Jane Birkin - Munkey Diaries
J'ai jeté un coup d'oeil dans le miroir et j'ai réalisé à quel point j'avais l'air quelconque (...)
Le lendemain je suis allée sur King's Road pour acheter tout le nécessaire, mascara et rouge à lèvres, même si je n'aime pas le rouge à lèvres, je veux dire, ça détruit le côté tragique genre "je n'ai pas fermé l’œil de la nuit en pensant à toi" (...)
Ma petite Kate, si un jour ta fille à 12 ans lit cela, toi qui m'as donné tant de plaisir, tant de joies, pourvu que ta fille soit aussi douce que toi tu l'as été pour moi, et n'oublie pas, même à 60 ans, même à 100, tu es mon bébé et je te prendrai dans mes bras quand tu auras besoin de moi. Et même si je ne suis pas vivante, et si toi, à 100 ans, tu as besoin de moi, pense à cette nuit et mes bras seront autour de toi pour toujours, je te bercerai, je t'embrasserai si tu as mal, tu me fais pleurer de te voir malheureuse... mon Dieu comme je t'aime.
Charlotte est heureuse de jouer toute la journée avec ses perles. Il faudra qu'elle soit très riche plus tard car elle s'intéresse seulement au cash et aux bijoux !
Combien de fois je t'ai blessée par erreur ? Petite Yotte, petit bijou sombre. Quelle jolie et unique âme tu es. Une telle personnalité que parfois je pense que tu étais là avant.Si sage que tu me regardes parfois et je me sens stupide, si raffinée que je me sens vulgaire. Quels talents tu as, qui ne sont qu'à toi.
J'ai réalisé que nous avions de la chance, nous, de pouvoir être avec nos mères quand elles meurent.
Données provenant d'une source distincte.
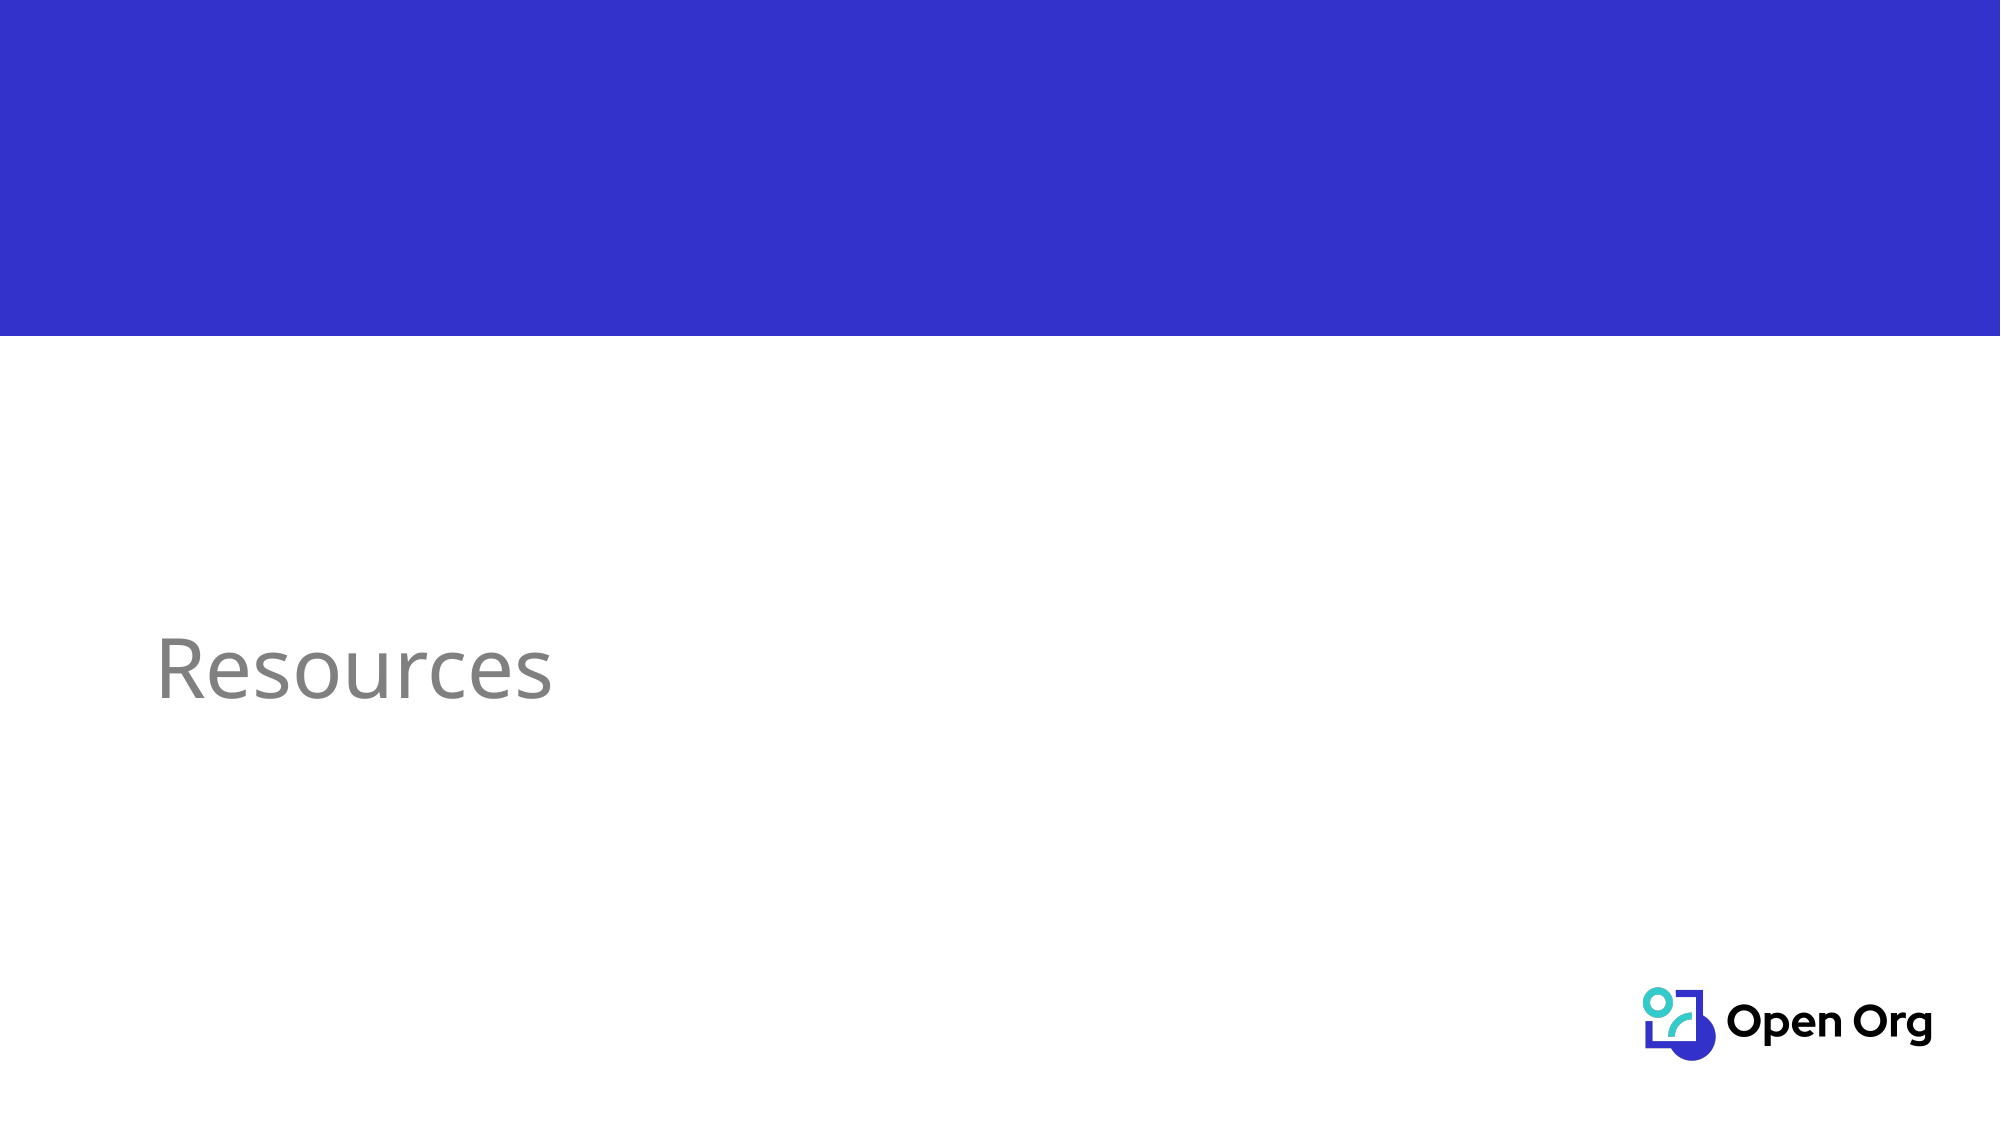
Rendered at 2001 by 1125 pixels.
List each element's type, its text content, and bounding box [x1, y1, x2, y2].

picture [1642, 986, 1932, 1062]
title Resources [154, 556, 1480, 774]
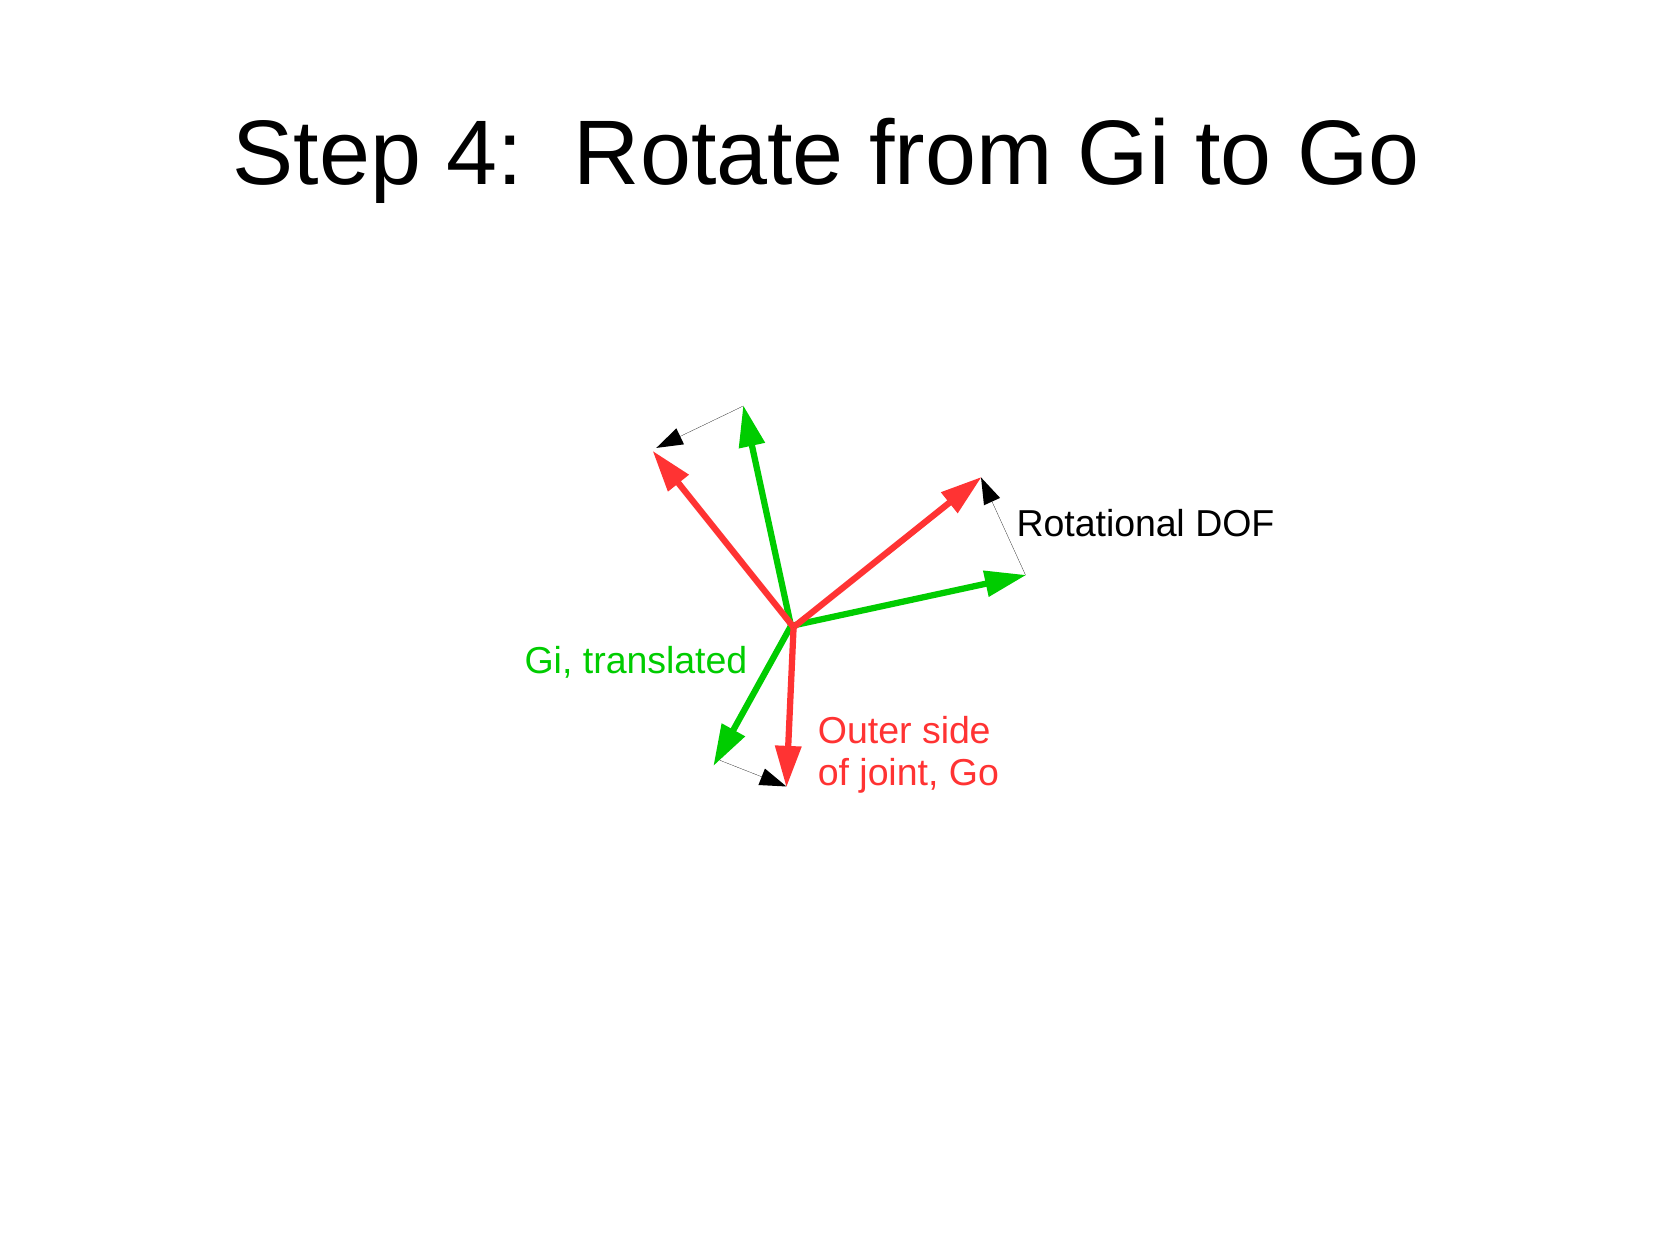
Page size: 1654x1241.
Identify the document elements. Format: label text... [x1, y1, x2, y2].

text_box Rotational DOF [1001, 524, 1014, 552]
text_box Rotational DOF [1001, 495, 1291, 552]
title Step 4: Rotate from Gi to Go [82, 49, 1571, 257]
text_box Gi, translated [509, 631, 763, 688]
text_box Outer side of joint, Go [803, 702, 1017, 801]
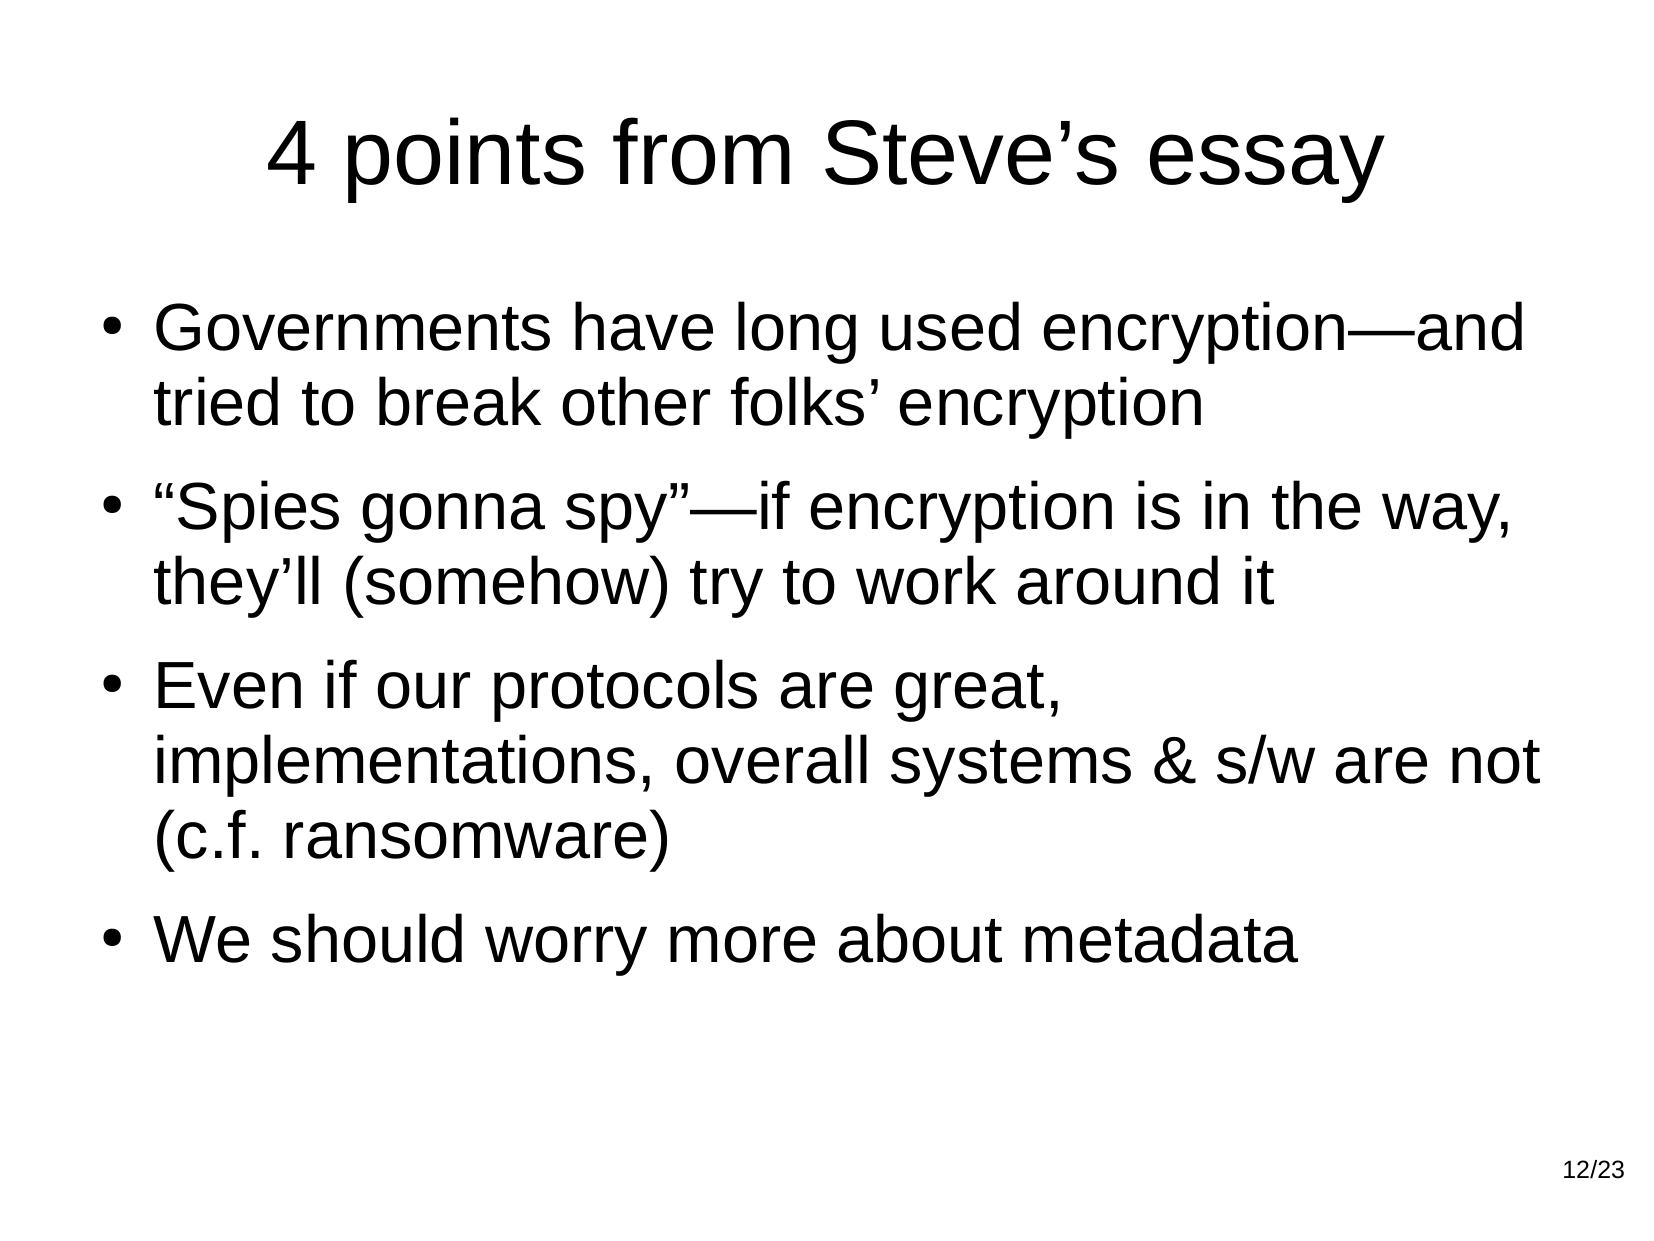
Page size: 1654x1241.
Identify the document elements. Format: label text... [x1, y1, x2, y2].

title 4 points from Steve’s essay [82, 49, 1571, 257]
list Governments have long used encryption—and tried to break other folks’ encryption “Spies gonna spy”—if encryption is in the way, they’ll (somehow) try to work around it Even if our protocols are great, implementations, overall systems & s/w are not (c.f. ransomware) We should worry more about metadata [82, 290, 1571, 1010]
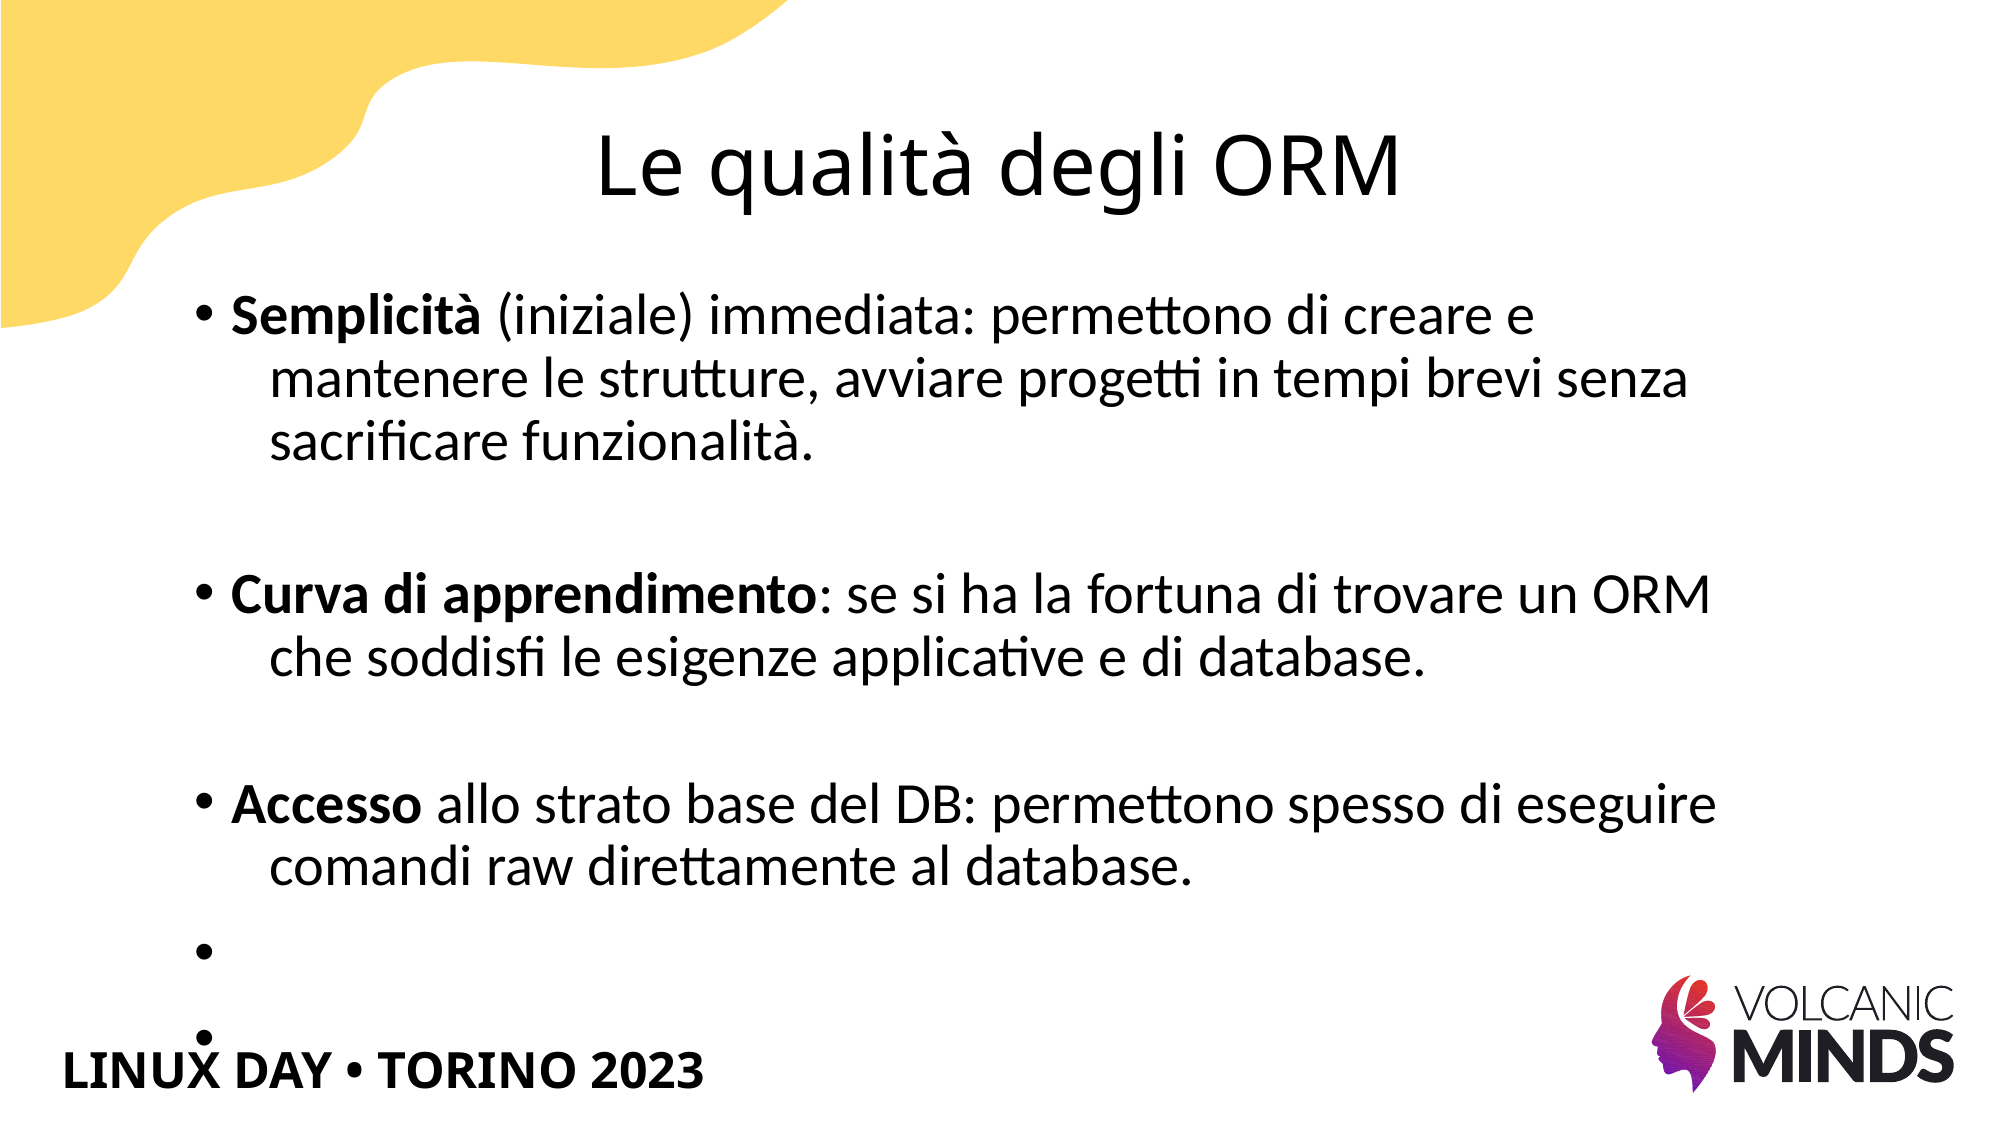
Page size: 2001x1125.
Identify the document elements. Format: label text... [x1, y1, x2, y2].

title Le qualità degli ORM [137, 59, 1863, 278]
picture [0, 0, 906, 631]
list Semplicità (iniziale) immediata: permettono di creare e mantenere le strutture, avviare progetti in tempi brevi senza sacrificare funzionalità. Curva di apprendimento: se si ha la fortuna di trovare un ORM che soddisfi le esigenze applicative e di database. Accesso allo strato base del DB: permettono spesso di eseguire comandi raw direttamente al database. [179, 278, 1823, 976]
text_box LINUX DAY • TORINO 2023 [46, 961, 1547, 1107]
picture [1651, 975, 1955, 1093]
Je sais maintenant ce qui est magique chez Serge, ses défauts. Il est si égoïste, une petite chose jalouse, avec un caractère dominateur, mais il est drôle ; profondément gentil et original jusque dans les bêtises les plus stupides qu'il fait. Il n'y a personne comme lui. Son visage de petit garçon vilain, son ivrognerie incontrôlable, son charme fou. Le plus humain, le plus perspicace, le plus ouvert, le plus sentimental et beau que... oh je ne sais pas...
J'entends Serge frapper les touches du piano comme un malade, en jouant un million de sonates, beaucoup trop fort, trop dramatique. Je ne veux pas m'excuser à nouveau, je l'ai si souvent fait. Il dit toujours que c'est ma faute, on se rabiboche, mais cest toujours moi qui suis désolée.
C'est drôle mais voilà, toi mon journal es mon seul ami, le seul qui depuis des années supporte mes plaintes et mes complaintes. Tout le monde dit que je suis gentille, brave, c'est pas vrai. J'ai passé ma vie à faire des choses uniquement pour qu'on m'aime.
Comme c'est étrange, ils m'ont dit "Tu vas perdre une journée de ta vie dans le vol entre Buenos Aires et l'Australie". Quel jour ? Le 6 juin, l'anniversaire de la mort de Ma. Et je me suis dit "Ca, c'est une journée que je serai ravie de perdre".
Comme la vie de ceux qu'on aime est courte ! Ma propre vie a de moins en moins d'importance, je ne m'accroche plus vraiment à l'idée de continuer. À part pour mes filles, elles vont bien et peut-être qu'elles ont une meilleure opinion de moi maintenant que quand je serai vieille et triste et beaucoup moins amusante. Si je perds mon sens de l'humour, je n'ai plus rien. J'aime les faire rire, moi à 40 ans, qu'est-ce que ce sera ? J'étais si mal à 30. L'idée de continuer, oh là là ! Parfois je suis si fatiguée de moi que la seule chose qui me pousse à me lever le matin est le 'regard' des autres.